The firm said in a statement that it had filed an application with the French regulator, Autorité de Contrôle Prudentiel et de Résolution, to operate a regulated company in the French capital. Although it reiterated that its headquarters will remain in London.
XTX Markets added that it will operate its European equities systematic internaliser (SI) out of the new Paris branch, depending on regulatory approval, and will operate as a cross-asset investment firm.
Zar Amrolia, co-CEO of XTX Markets said that the market maker is committed to maintaining and further developing its liquidity provision to clients, exchanges and platforms that are based in the European Union.
“As a leading liquidity provider across asset classes globally, it was important to select a location with a strong regulatory environment within which to operate,” Amrolia added. “The French regulators have been very receptive to having a leading market maker such as XTX establish in France and we look forward to working with them to bring even more transparency and efficiency to markets across Europe.’’
XTX Markets is one of eight market maker systematic internalisers that currently operate in Europe under MiFID II, alongside the likes of Virtu Financial, Citadel Securities and Tower Research Capital Europe.

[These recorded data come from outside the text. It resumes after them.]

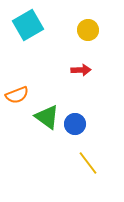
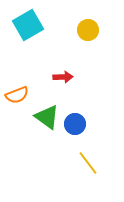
red arrow: moved 18 px left, 7 px down
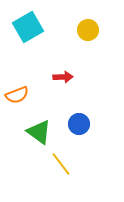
cyan square: moved 2 px down
green triangle: moved 8 px left, 15 px down
blue circle: moved 4 px right
yellow line: moved 27 px left, 1 px down
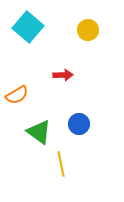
cyan square: rotated 20 degrees counterclockwise
red arrow: moved 2 px up
orange semicircle: rotated 10 degrees counterclockwise
yellow line: rotated 25 degrees clockwise
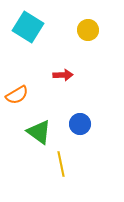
cyan square: rotated 8 degrees counterclockwise
blue circle: moved 1 px right
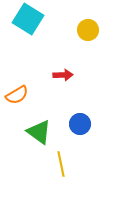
cyan square: moved 8 px up
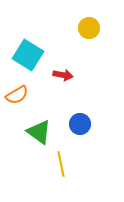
cyan square: moved 36 px down
yellow circle: moved 1 px right, 2 px up
red arrow: rotated 12 degrees clockwise
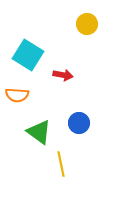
yellow circle: moved 2 px left, 4 px up
orange semicircle: rotated 35 degrees clockwise
blue circle: moved 1 px left, 1 px up
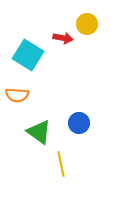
red arrow: moved 37 px up
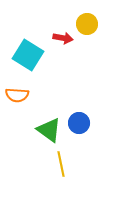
green triangle: moved 10 px right, 2 px up
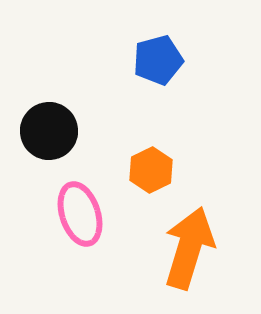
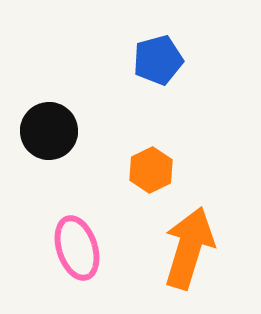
pink ellipse: moved 3 px left, 34 px down
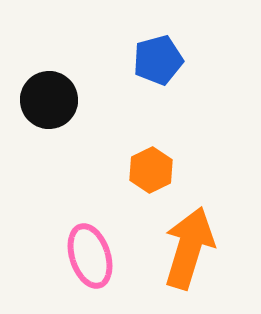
black circle: moved 31 px up
pink ellipse: moved 13 px right, 8 px down
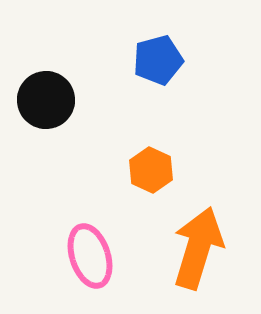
black circle: moved 3 px left
orange hexagon: rotated 9 degrees counterclockwise
orange arrow: moved 9 px right
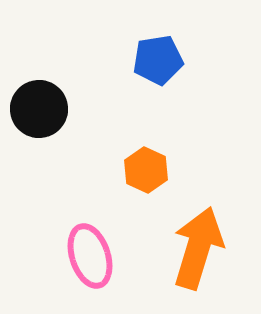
blue pentagon: rotated 6 degrees clockwise
black circle: moved 7 px left, 9 px down
orange hexagon: moved 5 px left
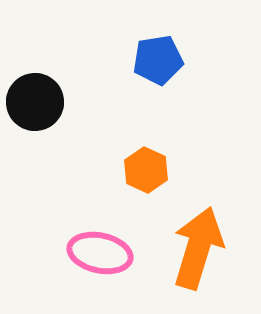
black circle: moved 4 px left, 7 px up
pink ellipse: moved 10 px right, 3 px up; rotated 60 degrees counterclockwise
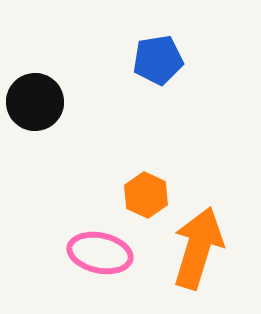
orange hexagon: moved 25 px down
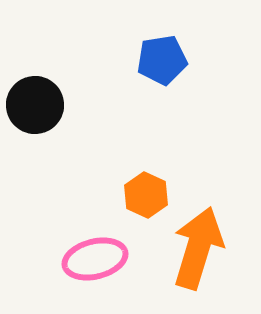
blue pentagon: moved 4 px right
black circle: moved 3 px down
pink ellipse: moved 5 px left, 6 px down; rotated 26 degrees counterclockwise
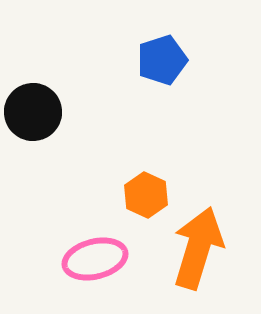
blue pentagon: rotated 9 degrees counterclockwise
black circle: moved 2 px left, 7 px down
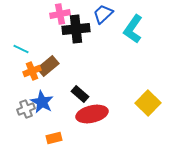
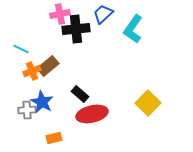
gray cross: moved 1 px right, 1 px down; rotated 18 degrees clockwise
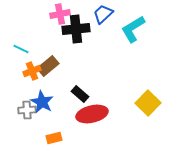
cyan L-shape: rotated 24 degrees clockwise
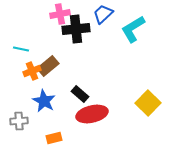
cyan line: rotated 14 degrees counterclockwise
blue star: moved 2 px right, 1 px up
gray cross: moved 8 px left, 11 px down
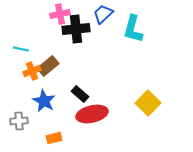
cyan L-shape: rotated 44 degrees counterclockwise
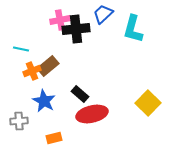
pink cross: moved 6 px down
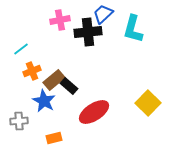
black cross: moved 12 px right, 3 px down
cyan line: rotated 49 degrees counterclockwise
brown rectangle: moved 6 px right, 14 px down
black rectangle: moved 11 px left, 8 px up
red ellipse: moved 2 px right, 2 px up; rotated 20 degrees counterclockwise
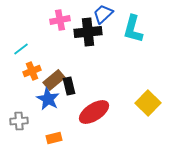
black rectangle: rotated 36 degrees clockwise
blue star: moved 4 px right, 2 px up
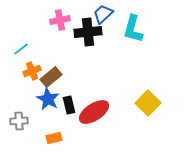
brown rectangle: moved 3 px left, 3 px up
black rectangle: moved 19 px down
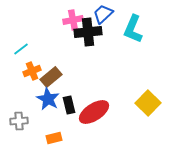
pink cross: moved 13 px right
cyan L-shape: rotated 8 degrees clockwise
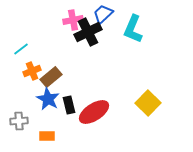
black cross: rotated 20 degrees counterclockwise
orange rectangle: moved 7 px left, 2 px up; rotated 14 degrees clockwise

Research from TABB Group earlier this year showed that market maker – or electronic liquidity provider SI (ELP SI) – executed close to €30 billion in the first quarter of the year, despite hesitance on the buy-side to directly connect to them due to concerns around transparency.
“There is understandably a continued level of cautiousness from the buy-side, brokers and regulators towards this form of execution – and they should remain under close scrutiny in the weeks and months ahead,” the research said.
“However, early evidence suggests that interactions with ELP SIs can offer unique, larger-sized liquidity, with limited market impact. They are a welcome innovation in response to new regulation and emerging technologies, and have a role to play alongside other forms of execution.”